How many of us have ever attended a wedding or bought a gift and thought," This couple ain't gonna last?!" Yet somehow, that doesn't stop us from crying during the vows. Our tendency is to believe the bride and groom's public avowals of love even when our private thoughts about the couples' happy prospects might be more, ahem, cynical. (Many a Maid of Honor can back me up on this, as I found while researching my etiquette and advice book for bridesmaids.)
Watching the media frenzy around the news of Kim Kardashian's divorce after a mere 72 days of wedded life reminds me of this contradiction. It's a high-profile split that illustrates our deep suspension of disbelief around weddings, celebrity or otherwise; we want to imagine that romance trumps everything else. We buy the idea of a love so strong that a bride and groom must get married even though they hardly know each other -- even though we realize that lasting unions are usually based on the opposite. In this case, the promotional and money-making machinery around the couples' relationship was so calculated that it's impossible to believe phrases like "in love" were even involved. Yet judging from the online backlash, plenty of people believed in the couples' devotion enough to feel duped and, yes, upset at the divorce news. Even I have this low-level sense that I was made a fool of and I barely followed the wedding and never watch the Kardashians (oh E!, how I've tried!).
The quick manner in which the practical etiquette questions have come into the spotlight -- should they return the gifts? -- seems revealing. We all want a little closure and this question has an actual answer. (Yes, they should return the gifts, making certain that any store credit issued is returned to the original purchaser.) Then there are the financial issues: Who gets to keep all the income generated by this huge celebrity wedding? As with real-life couples who split, lawyers are probably the only ones who will ever know the straight talk about the money.

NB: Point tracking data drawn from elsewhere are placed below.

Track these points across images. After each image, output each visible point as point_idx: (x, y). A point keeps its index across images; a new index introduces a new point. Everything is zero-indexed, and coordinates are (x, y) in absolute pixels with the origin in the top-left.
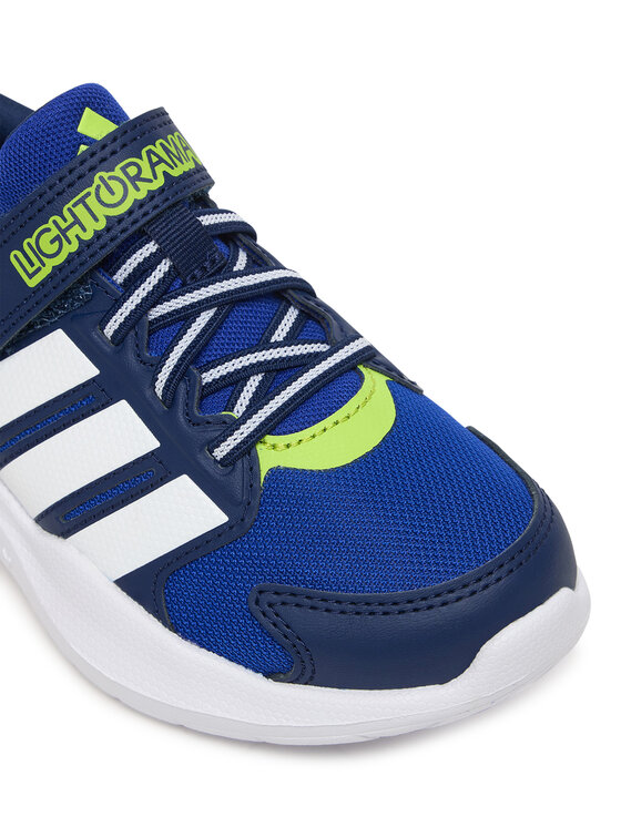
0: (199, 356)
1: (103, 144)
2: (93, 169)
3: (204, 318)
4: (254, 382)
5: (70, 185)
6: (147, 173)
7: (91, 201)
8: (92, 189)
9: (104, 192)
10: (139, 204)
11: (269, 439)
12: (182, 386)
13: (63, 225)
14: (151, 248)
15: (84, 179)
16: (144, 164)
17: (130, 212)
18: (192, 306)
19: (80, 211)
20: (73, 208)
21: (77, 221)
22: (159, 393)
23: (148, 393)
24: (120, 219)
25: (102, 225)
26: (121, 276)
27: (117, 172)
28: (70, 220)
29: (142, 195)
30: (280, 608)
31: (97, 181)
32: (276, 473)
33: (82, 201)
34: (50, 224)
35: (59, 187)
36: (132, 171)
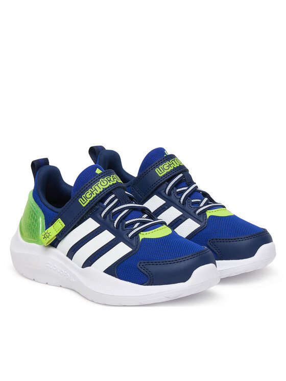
0: (124, 218)
1: (99, 175)
2: (99, 178)
3: (126, 211)
4: (138, 224)
5: (94, 182)
6: (112, 180)
7: (99, 185)
8: (99, 182)
9: (102, 183)
10: (110, 186)
11: (141, 233)
12: (121, 224)
13: (92, 191)
14: (113, 196)
15: (97, 180)
16: (112, 178)
17: (108, 187)
18: (123, 208)
19: (96, 187)
20: (95, 187)
21: (96, 189)
22: (115, 226)
23: (112, 226)
24: (106, 189)
25: (102, 190)
26: (105, 204)
27: (105, 179)
28: (94, 189)
29: (111, 184)
30: (145, 266)
31: (100, 180)
32: (144, 239)
33: (97, 185)
34: (89, 191)
35: (91, 183)
36: (109, 179)
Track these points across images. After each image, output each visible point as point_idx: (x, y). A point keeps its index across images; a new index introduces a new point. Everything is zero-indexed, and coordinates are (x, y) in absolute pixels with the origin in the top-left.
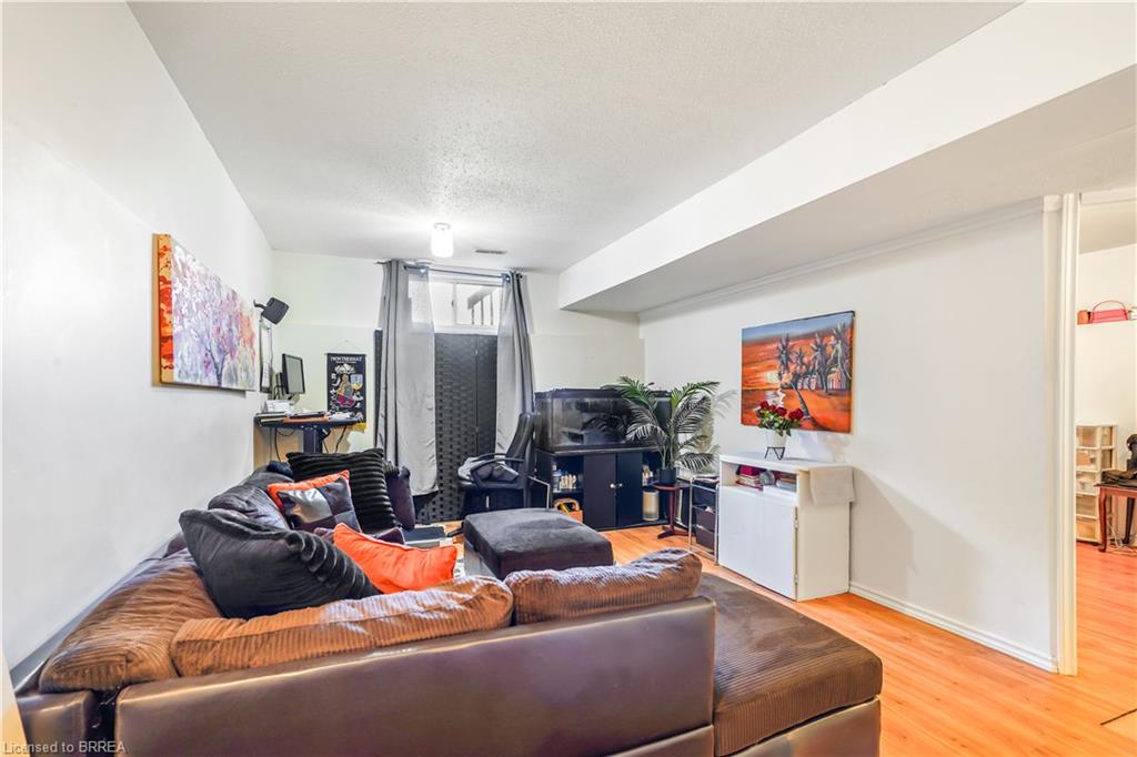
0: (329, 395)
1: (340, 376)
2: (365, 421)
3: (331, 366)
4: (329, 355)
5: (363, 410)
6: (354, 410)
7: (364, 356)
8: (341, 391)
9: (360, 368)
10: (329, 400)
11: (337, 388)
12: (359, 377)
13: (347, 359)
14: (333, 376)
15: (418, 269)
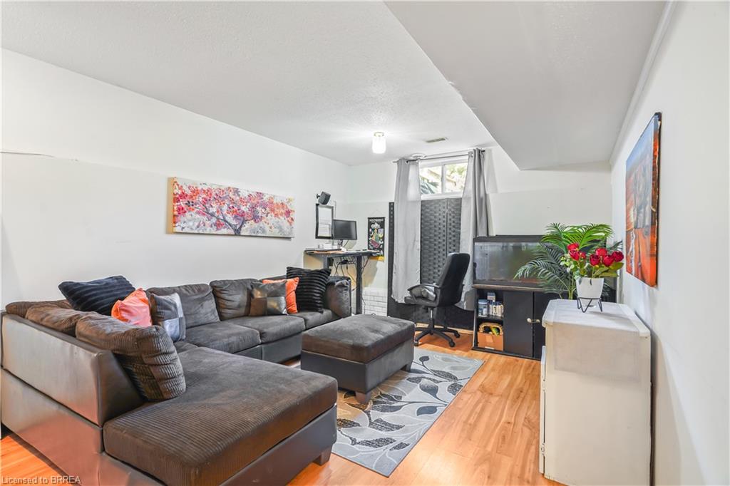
0: (369, 241)
1: (373, 230)
2: (383, 255)
3: (370, 224)
4: (369, 218)
5: (383, 249)
6: (379, 249)
7: (384, 218)
8: (374, 239)
9: (382, 225)
10: (369, 243)
11: (372, 237)
12: (382, 230)
13: (376, 220)
14: (370, 230)
15: (414, 161)
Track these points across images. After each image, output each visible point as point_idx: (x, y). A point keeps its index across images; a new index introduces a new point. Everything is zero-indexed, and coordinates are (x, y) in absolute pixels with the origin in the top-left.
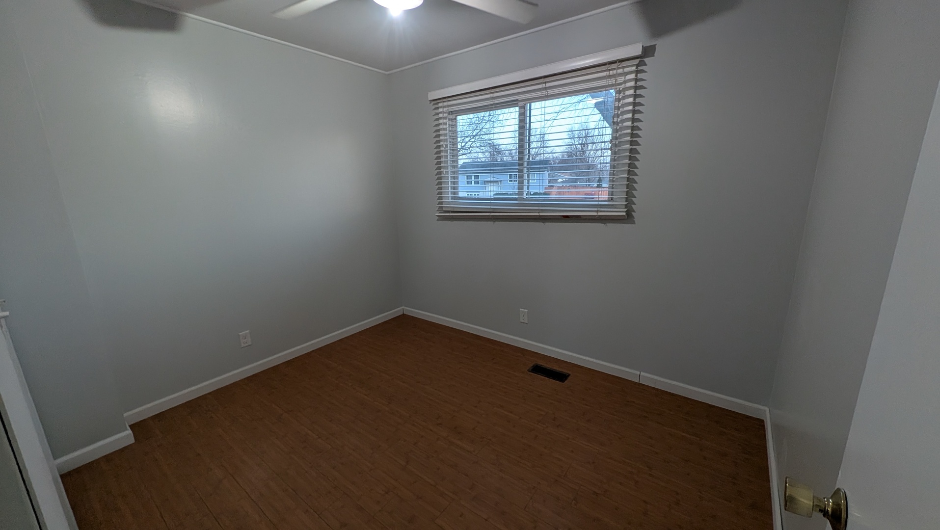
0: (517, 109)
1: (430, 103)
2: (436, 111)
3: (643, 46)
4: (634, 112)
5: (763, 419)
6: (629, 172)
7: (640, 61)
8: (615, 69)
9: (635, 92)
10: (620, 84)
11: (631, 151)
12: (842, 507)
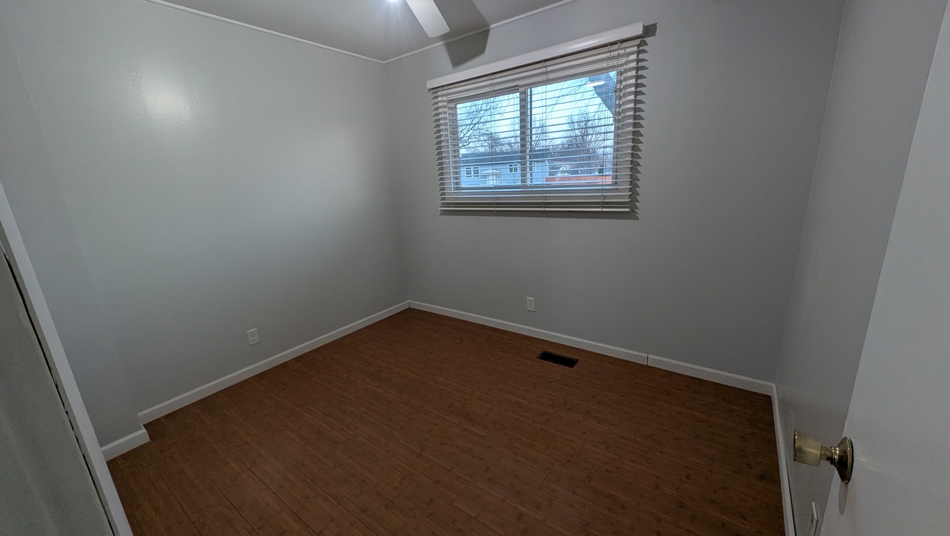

The question that's hardest to answer is the most interesting -- why we want to believe in whirlwind fairytale romance to begin with and how come we feel so tricked when we find out (again) that it doesn't exist. It's a question worth asking, especially because many of us at some point will see a friend or family member divorce. How do we overcome our feelings of disappointment that true love couldn't triumph? After all, finding out a celebrity marriage boils down to nothing but a bunch of shiny magazine covers pales in comparison to watching a real-time split among people we care about. But you know what? This is all making me think about an old friend of mine in Seattle who split up with her husband three days after their wedding, which was kind of a bummer. So, let's get back to this: Do you think Kim should keep the ring?